STS-114 spacewalkers
Soichi Noguchi and Stephen Robinson will make their first venture outside
Discovery early Saturday to test new orbiter repair techniques and replace a
space station global position system antenna. A second spacewalk is set for
Aug. 1, with the final EVA slated for Aug. 3.
It is for that
Aug. 3 spacewalk that ISS managers are considering whether to ask Noguchi and
Robinson to retrieve a motor from a thermal radiator on the station's exterior,
though a formal request has not yet been made, Hale said.
"That is a
potential task to be added," Hale said, adding that engineers are hoping to
perform a failure analysis on the motor.
Mind the
gap filler
Video and
still photography taken of Discovery's belly-mounted heat-resistant tiles have
given shuttle engineers their first look of an established phenomena seen in
past shuttle flights.
The imagery
caught two ceramic gap fillers, typically wedged between tiles that are spaced
too far apart, poking about an inch out into space. While not due to damage, the
gap filler images are the first views taken of the phenomena in orbit.
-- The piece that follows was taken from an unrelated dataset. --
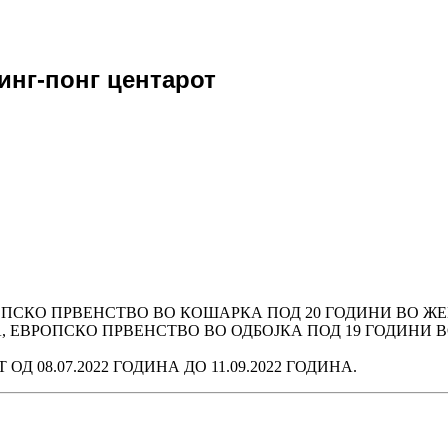
инг-понг центарот
ОПСКО ПРВЕНСТВО ВО КОШАРКА ПОД 20 ГОДИНИ ВО Ж
 ЕВРОПСКО ПРВЕНСТВО ВО ОДБОЈКА ПОД 19 ГОДИНИ 
 08.07.2022 ГОДИНА ДО 11.09.2022 ГОДИНА.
Engineers typically don't find protruding gap fillers until orbiters land back
on Earth.
"This is
really kind of exciting data," Hale said, adding that other gap filler
protrusions are behind Discovery's nose landing gear doors, where such
protrusions have occurred in the past. "There appears to be something going on
behind the nose landing gear door that we'll look at."
Protruding
gap fillers disrupt the aerodynamic flow around shuttles during descent, which
can cause higher than normal heating aft of the protrusion, Hale said.
Engineers are
discussing whether any measures are needed to address the gap fillers or other incidents,
such as a damaged thermal blanket that was found during inspections.
"All of
these things are not serious in the sense that they don't cause serious alarm,"
Hale said.
Analysts have
also pinned down the size of a chipped tile
near the nose landing gear doors after STS-114 astronauts observed
it with Discovery's sensor-tipped orbital boom.
The damaged
area is about three inches wide, 3/4ths of an inch long and about 1/3rd
of an inch deep, but does not breach any thermal protective barriers.
"That is
very good news," Hale said. "I'm feeling very confident that this is not going
to turn out to be anything very significant."